━━ 原始文献

话语分析研究普遍认为话轮(turn)是构成自然会话的基本单位,话轮转换(turn-taking)则是基本的言说转换机制(speech-exchange system)。然而,关于话轮和话轮转换的界定问题,学界却一直存在争论。这是因为,在自然会话中,话轮转换的过程常常不是井然有序的。而其中最主要的原因之一,就是在各种类型的会话当中都普遍存在的会话双方甚至多方同时发言的现象。Sacks(1974)的研究中已经涉及了这种现象,并将这种在同一交谈中两人或两人以上同时说话的现象称为“overlap”[1]。此后,Tannen(1980)、Jefferson(1983、1987)、Fasold(2000)、Schegloff(2000)、Sidnell(2010)都对这种现象展开了一系列的研究,讨论的分歧点主要在于这种现象是否多存在于话轮转换相关位置(transition relevance place,TRP)和是否会对会话产生破坏和干扰。何兆熊(1989)、王得杏(1998)、李月娥(2002)在介引国外语言学理论的过程中将“overlap”的概念引入中国,称其为“话语重叠”。匡小荣(2006)在搜集大量语料的基础上,对汉语口语中的重叠现象进行了研究,根据是否会抢占话轮、干扰会话将重叠分为了争夺性重叠和非争夺性重叠[2]。李先银、石梦侃(2020)鉴于“重叠”在汉语语法研究中已有所指,提出了“话语交叠”这一概念,并认为交叠现象表现了当前言谈者或会话的合作或抵抗,不同的会话类型中交叠的分布情况也有所不同[3]。

━━━━
━━ 数据摘录

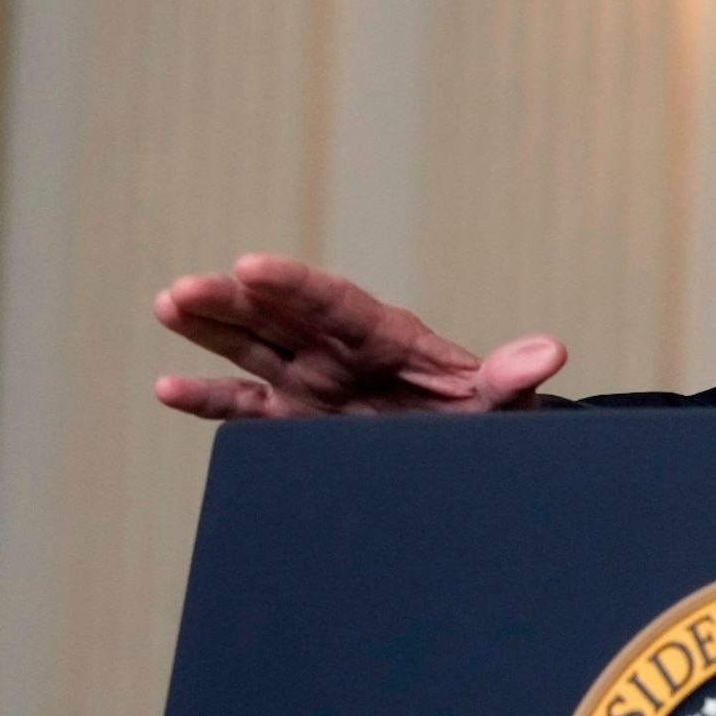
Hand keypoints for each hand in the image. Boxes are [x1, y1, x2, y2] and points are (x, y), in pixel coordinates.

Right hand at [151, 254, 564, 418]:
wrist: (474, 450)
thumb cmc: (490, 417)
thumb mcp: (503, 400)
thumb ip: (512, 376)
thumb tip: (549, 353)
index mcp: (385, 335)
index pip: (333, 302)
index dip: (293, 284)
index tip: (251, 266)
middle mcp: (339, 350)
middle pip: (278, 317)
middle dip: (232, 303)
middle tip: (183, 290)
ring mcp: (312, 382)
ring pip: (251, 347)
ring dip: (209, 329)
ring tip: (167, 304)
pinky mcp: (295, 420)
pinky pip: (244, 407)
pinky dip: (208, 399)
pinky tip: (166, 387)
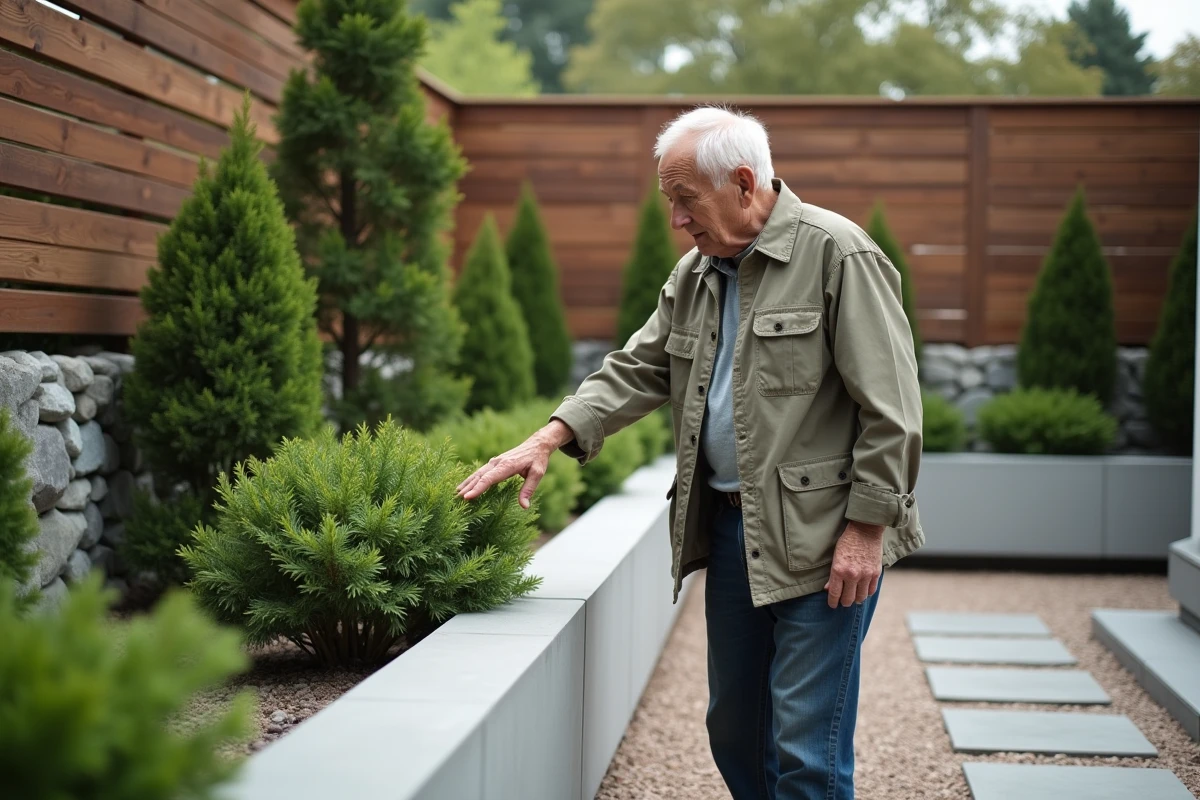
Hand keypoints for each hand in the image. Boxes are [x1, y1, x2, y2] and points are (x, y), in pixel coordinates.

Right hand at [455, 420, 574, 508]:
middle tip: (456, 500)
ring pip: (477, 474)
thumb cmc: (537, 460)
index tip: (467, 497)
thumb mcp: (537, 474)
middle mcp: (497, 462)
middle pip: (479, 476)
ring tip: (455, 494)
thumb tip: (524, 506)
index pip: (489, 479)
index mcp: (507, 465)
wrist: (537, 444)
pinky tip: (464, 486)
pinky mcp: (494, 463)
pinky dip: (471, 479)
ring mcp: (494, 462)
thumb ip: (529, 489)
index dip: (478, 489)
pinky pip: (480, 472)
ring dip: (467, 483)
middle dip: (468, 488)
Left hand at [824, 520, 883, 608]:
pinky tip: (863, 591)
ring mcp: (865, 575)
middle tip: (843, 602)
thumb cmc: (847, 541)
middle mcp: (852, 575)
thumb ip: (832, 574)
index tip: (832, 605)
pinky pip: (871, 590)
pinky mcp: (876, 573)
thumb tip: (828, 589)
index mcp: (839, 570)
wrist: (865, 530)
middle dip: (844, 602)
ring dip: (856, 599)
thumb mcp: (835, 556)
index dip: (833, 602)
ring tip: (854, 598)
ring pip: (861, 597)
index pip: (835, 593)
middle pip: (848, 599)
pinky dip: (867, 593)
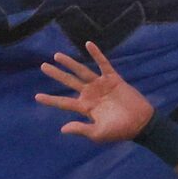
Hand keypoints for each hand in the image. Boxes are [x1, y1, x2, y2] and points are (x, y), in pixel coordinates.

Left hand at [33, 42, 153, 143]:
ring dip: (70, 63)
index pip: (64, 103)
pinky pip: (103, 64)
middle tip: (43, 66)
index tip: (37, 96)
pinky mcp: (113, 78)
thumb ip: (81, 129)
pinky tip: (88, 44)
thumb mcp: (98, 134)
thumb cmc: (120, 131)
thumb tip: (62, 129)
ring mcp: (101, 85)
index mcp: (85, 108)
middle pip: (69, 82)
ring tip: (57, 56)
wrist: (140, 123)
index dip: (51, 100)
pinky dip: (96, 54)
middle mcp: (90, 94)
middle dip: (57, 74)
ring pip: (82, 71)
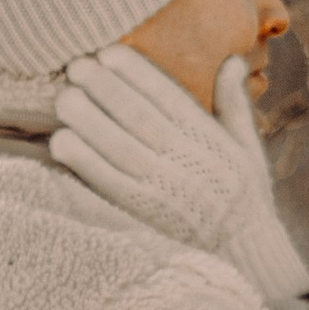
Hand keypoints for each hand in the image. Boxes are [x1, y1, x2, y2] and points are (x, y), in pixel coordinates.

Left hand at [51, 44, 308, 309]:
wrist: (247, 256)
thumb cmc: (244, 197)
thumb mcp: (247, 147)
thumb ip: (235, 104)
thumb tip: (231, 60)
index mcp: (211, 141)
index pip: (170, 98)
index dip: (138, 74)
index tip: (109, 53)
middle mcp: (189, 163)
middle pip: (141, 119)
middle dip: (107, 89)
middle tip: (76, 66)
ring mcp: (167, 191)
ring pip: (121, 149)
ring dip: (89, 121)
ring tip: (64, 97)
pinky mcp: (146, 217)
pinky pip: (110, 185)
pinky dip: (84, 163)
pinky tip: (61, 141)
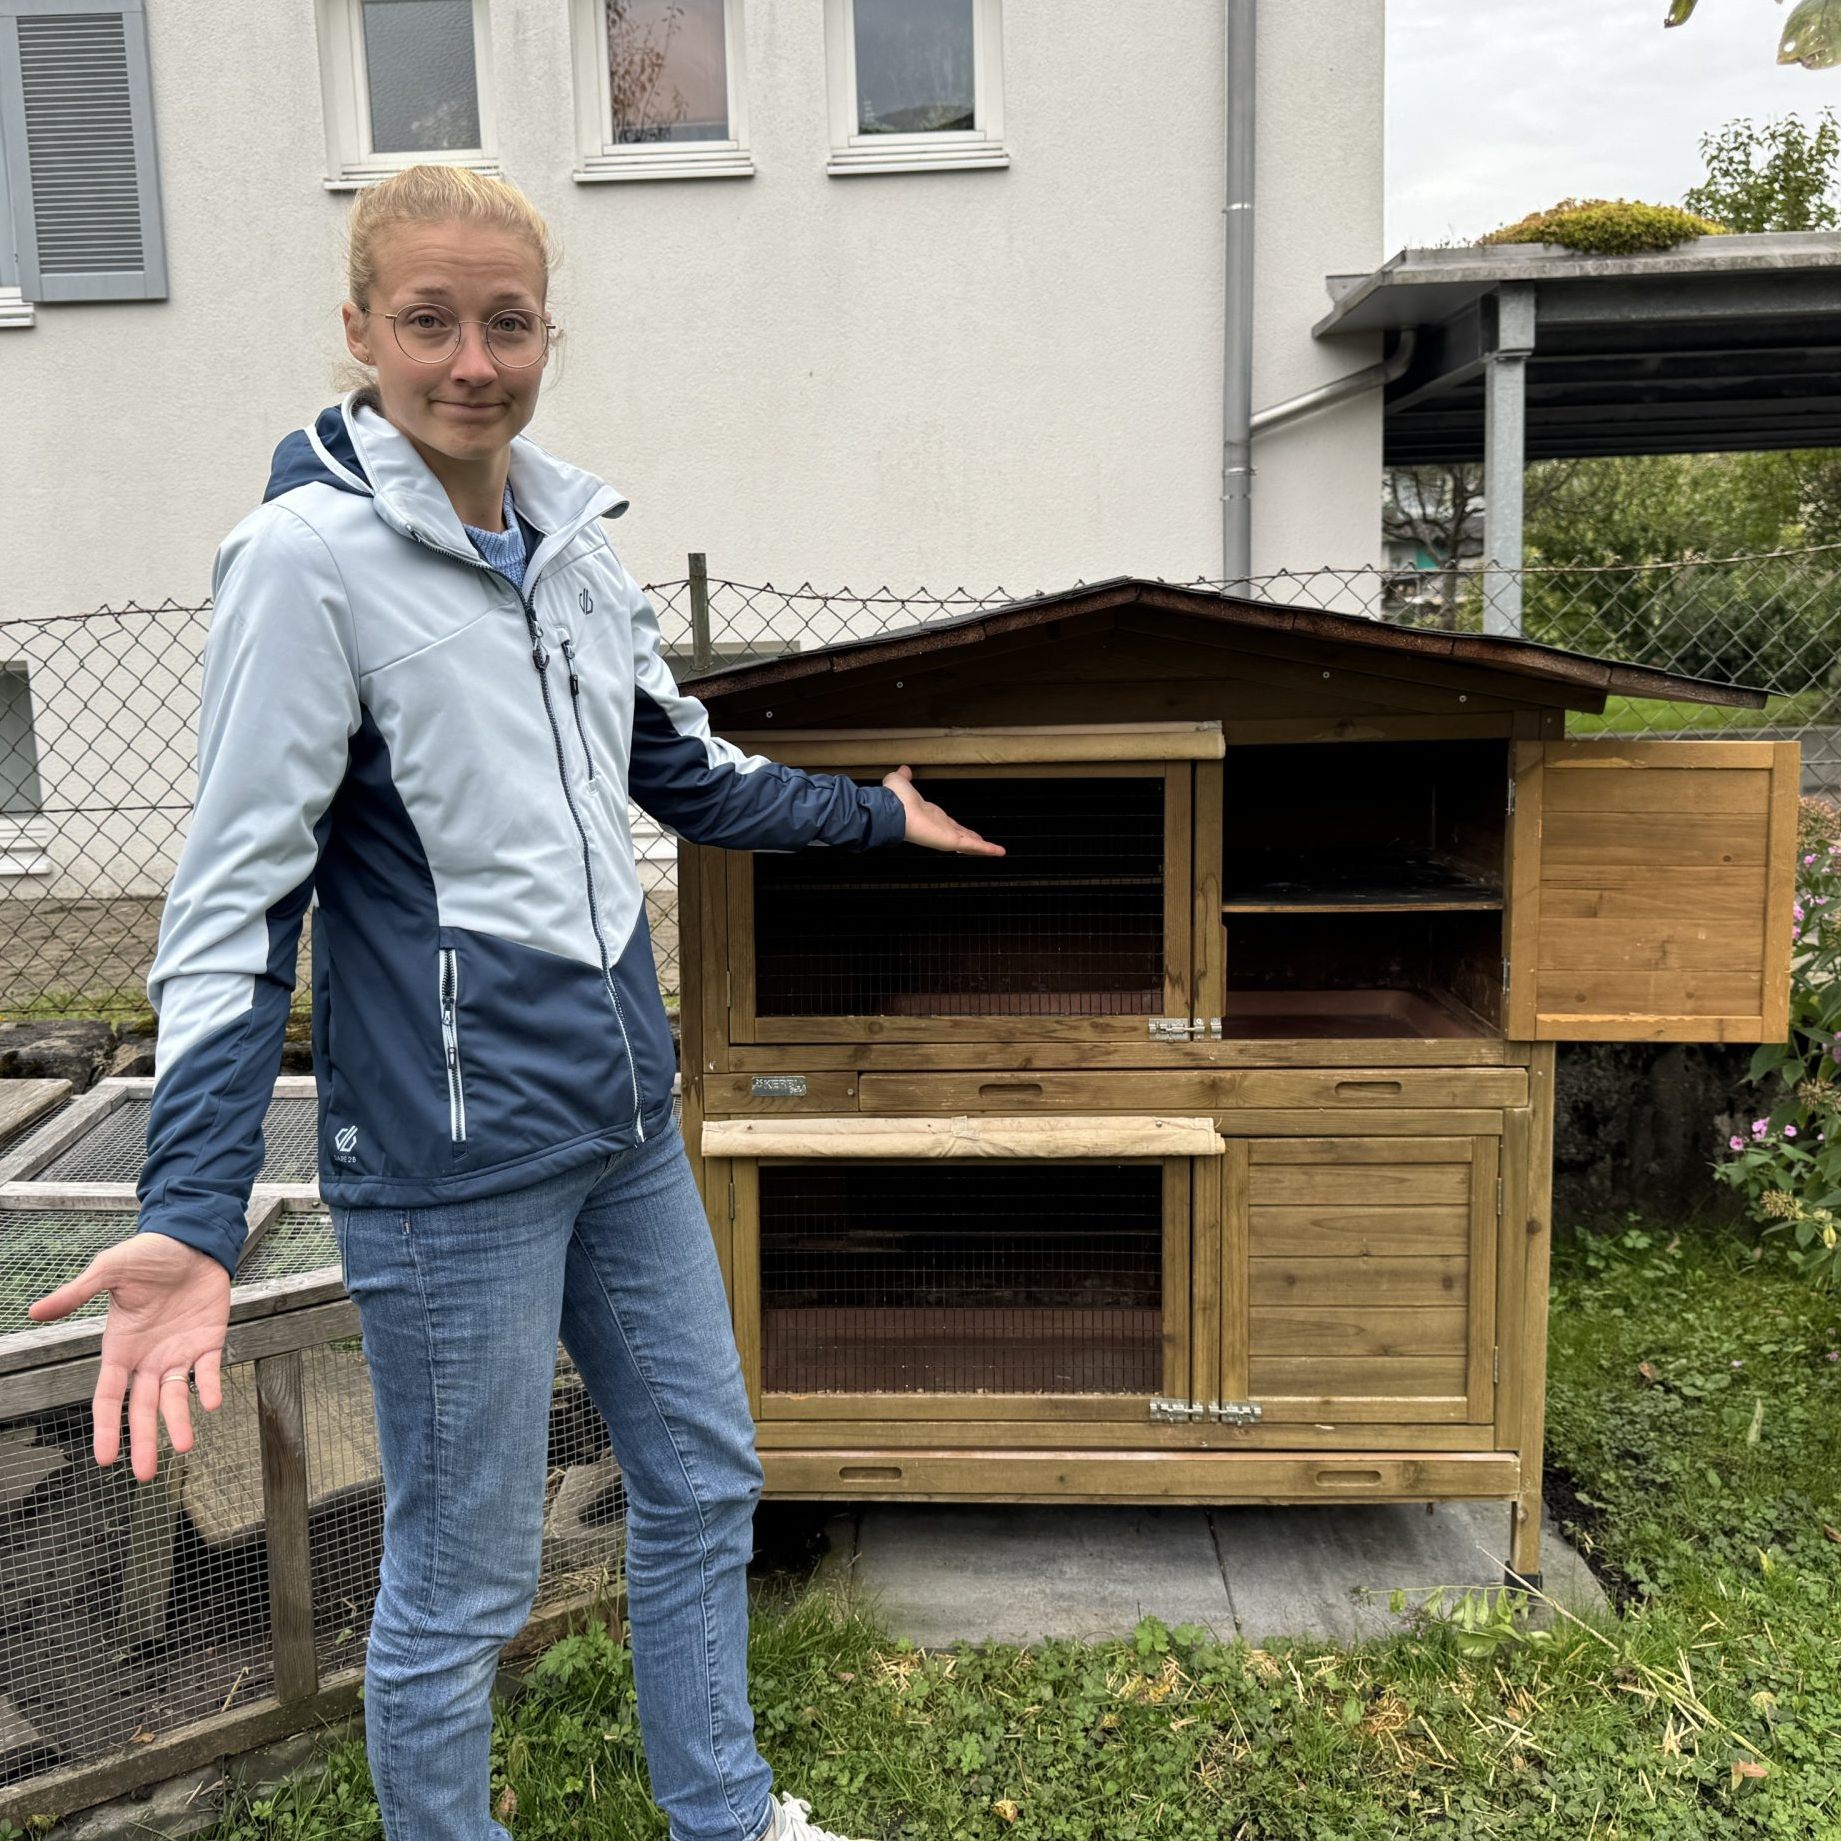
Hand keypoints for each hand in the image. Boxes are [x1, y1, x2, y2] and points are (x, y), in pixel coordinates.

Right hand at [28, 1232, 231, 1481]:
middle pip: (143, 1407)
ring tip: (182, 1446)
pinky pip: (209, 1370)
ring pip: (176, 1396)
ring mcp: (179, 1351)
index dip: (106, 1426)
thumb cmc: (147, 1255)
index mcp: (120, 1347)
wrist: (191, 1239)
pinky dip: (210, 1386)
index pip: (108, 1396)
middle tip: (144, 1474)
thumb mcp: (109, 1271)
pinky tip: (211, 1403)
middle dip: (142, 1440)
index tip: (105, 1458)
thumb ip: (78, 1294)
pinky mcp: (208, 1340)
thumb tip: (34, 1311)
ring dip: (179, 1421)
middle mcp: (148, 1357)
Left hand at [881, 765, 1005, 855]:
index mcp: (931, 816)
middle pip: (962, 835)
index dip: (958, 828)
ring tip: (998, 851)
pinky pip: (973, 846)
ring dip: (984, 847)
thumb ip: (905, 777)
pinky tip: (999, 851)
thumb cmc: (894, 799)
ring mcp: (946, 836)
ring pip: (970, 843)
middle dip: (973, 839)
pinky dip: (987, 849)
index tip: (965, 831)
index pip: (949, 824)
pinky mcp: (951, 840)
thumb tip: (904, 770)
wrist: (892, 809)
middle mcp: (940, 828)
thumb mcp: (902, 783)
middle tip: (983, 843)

━━━━

■ 待完成任务 ■
接着上文关于会话中话语重叠现象研究的综述续写，从其最后一句之后写起。

■ 书面作答 ■
法庭审理具有严格的程序和规范,庭审话语也往往被认为是井然有序甚至高度程式化的一种语体,但在现实的庭审话语中也依然存在着一些互动冲突的现象。廖美珍(2002)根据真实庭审语料对庭审话语中的两种冲突现象——打断(interrupt)和重叠(overlap)进行了分析;
指出打断是指一方正在说话时,另一方打断他(她)的话,使其正在进行的话语中断,重叠则是指多个话语在时间上部分或全部重叠。廖文认为打断人具有更大的威势,而被重叠人更显示出挑战和执着的一面[4]。法庭审理具有明显的权力非对称性和层级性,庭审话语也是一种典型的机构话语(ordinary or casual conversation and institutional talk)。Levinson(1983)指出机构话语中谈话者的地位不平等,所以互动意义也不对称,其话轮控制、话轮转换都会受到机构语境的限制[5]。在理想的庭审话语中,发出打断的一定是话语权等级较高的角色,且一旦这些话语角色开始控制或介入话轮,其他话语权等级较低的角色也应立即服从,中止发言,不应出现多人同时持续说话的现象。所以,如果说庭审话语中的冲突现象是一种违反秩序的特殊现象,那么相较于打断,话语交叠就更加特殊了。采用话语分析和互动语言学(Couper-Kuhlen & Selting 2018;方梅等2018)相结合的视角,再次对这种特殊现象进行深入分析对进一步探究话轮转换规则、话语交叠特点、庭审话语特点及庭审话语规范化都具有重要意义。本文拟基于中国庭审公开网上的真实庭审语料,选取2020年、2021年公开审理的刑事案件、民事案件、行政案件各5个,对当前我国庭审中的话语交叠现象进行考察,试图得出定性与定量相结合的理论结果,并对我国庭审话语规范化提出合理建议。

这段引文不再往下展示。